## Parts of the exercise
A - According to the Coyote Calhoun biography, what name did WERC give Battan when it moved him from its FM station to its AM station?
B - Continue the Coyote Calhoun biography, starting right after its last sentence.

Coyote Calhoun (sometimes referred to as Coyote J) is a radio disc-jockey known for his 7-12 midnight show in the 1970s at WERC, a Birmingham, Alabama Top 40, and later at CHR Z-102 (WZBQ) and I-95 in the 1980s. For 35 years he has been a successful radio personality in Birmingham while making stops in Nashville (WKDA/KDF), San Diego (KPRI 91X), Denver (KBCO), New Orleans (WQUE-Q93), and Mobile (WABB-FM). Calhoun has been a night-time/morning drive personality at several Birmingham radio stations and later in his career became known for his syndicated dark wave show, "The Edge". Coyote J was part of the original air staff hired by WKDF, Nashville's progressive rock station, and WRAX (The X) Birmingham's Alternative Rock station.

Nashville: WKDA-FM/WKDF-FM

Switch from automation to live
WKDA-FM went live in the evening hours and on weekends with a progressive rock format in the early winter of 1974 and Coyote worked on air under the name Jim Battan, sometimes spelled Jim Baton, while still in high school; this came after a short stint on WKDA-AM where he worked under several different names. Mr. Battan did weekends but also did 7-12 midnight in the summer/autumn of 1974.

Pensacola
Battan went to WBSR AM in late 1974 to do 7-12 midnight and experiment with a more brash, TOP 40 style that he would later bring to Birmingham, New Orleans, and San Diego.

Birmingham

In 1975, Battan was hired by WERC Birmingham as a night-time Top 40 screamer. When WERC nighttime jock Chris Foxx (aka 'Superfoxx') abruptly quit over a contract dispute in late 1974, the company flipped Battan to WERC's AM from their FM and christened him Coyote J Calhoun (this time the name would stick). From 1975 to 1979 Coyote J was enormously popular in Birmingham and consistently won the 12 + audiences during his reign. In one of his most controversial acts, Coyote J faked his own murder on air, a stunt that led police and paramedics to storm the building expecting to find a knife wielding intruder inside. This led to a 5-day suspension, the first of many that would be handed down to the disc-jockey. Calhoun wrestled a live black bear before a packed house at Boutwell Auditorium in 1976. The fight abruptly ended after Coyote hit the bear over the head with a folding chair, annoying its handlers. When asked why he did it, Coyote replied, 'he started it.' In 1979, near the end of WERC's dominance and with the demise of AM Top 40 radio in sight, Coyote J resigned and left for Los Angeles to do stand-up comedy and immerse himself in the neophyte punk/new wave scene.

San Diego : In 1981 Coyote moved to KPRI-FM to do 7 to midnight and officially became a provocateur of new wave/post punk music on commercial radio. While in San Diego Calhoun worked as a bona fide shock jock under famed consultant Reid Reker.

Back to 'Bama
In 1982, after a short stay in Denver, Coyote J left the West Coast to head back south with a bevy of new wave in tow and began playing 'new music' throughout the southeast. Coyote took the specialty show gig at WAPI-FM Birmingham (95 Rock) and began spinning another generation's soundtrack.

## Data records
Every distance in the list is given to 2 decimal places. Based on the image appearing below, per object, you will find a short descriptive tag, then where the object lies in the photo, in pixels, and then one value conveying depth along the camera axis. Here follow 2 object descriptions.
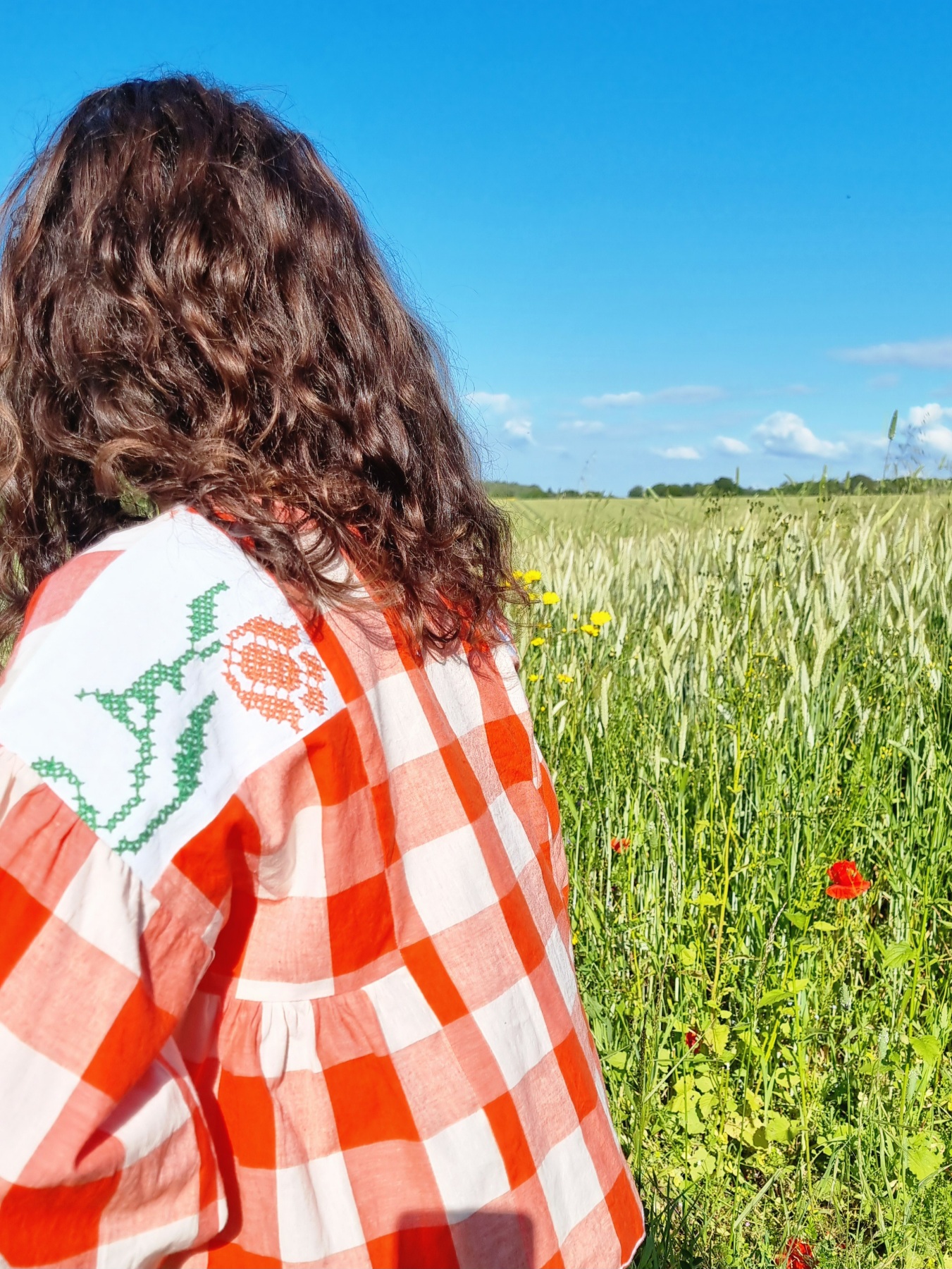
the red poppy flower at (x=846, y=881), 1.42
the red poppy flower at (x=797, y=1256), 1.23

--

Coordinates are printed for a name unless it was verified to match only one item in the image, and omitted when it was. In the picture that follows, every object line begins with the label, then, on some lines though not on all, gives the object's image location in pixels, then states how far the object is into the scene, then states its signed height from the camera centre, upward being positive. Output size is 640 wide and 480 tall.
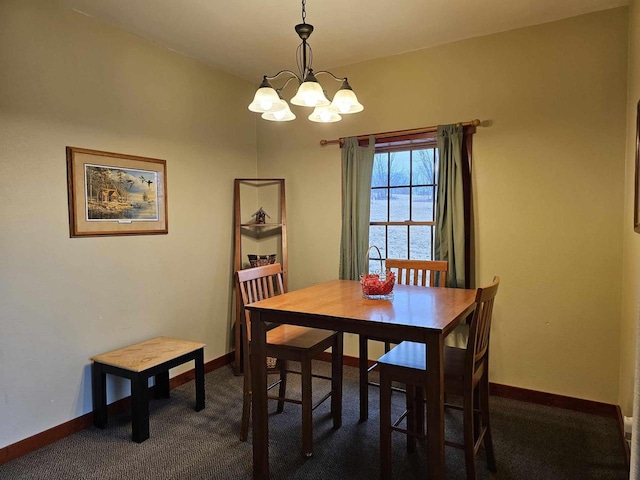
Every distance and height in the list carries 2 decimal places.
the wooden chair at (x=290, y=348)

## Exercise answers
A - Coyote J Calhoun

B -
In 1983 Coyote was transferred to WABB-FM Mobile, the sister station of I-95 (Dittman), where he did afternoons on the CHR and his new music show for PD Leslie Fram (99X Atlanta); in 1983 Coyote won the 'Bobby Poe Air Personality of the Year' award presented to him by Nashville colleague Scott Shannon.

New Orleans
In 1985 Coyote J landed the 7-midnight opening at WQUE-FM New Orleans. At 'Q-93' the dj debut an expanded version of his post punk program and began to use the name The Edge. In New Orleans Calhoun began incorporating dark wave, gothic, and Industrial to his new music play list. Q-93 flipped from CHR to urban in late 1986 and Coyote was cut loose.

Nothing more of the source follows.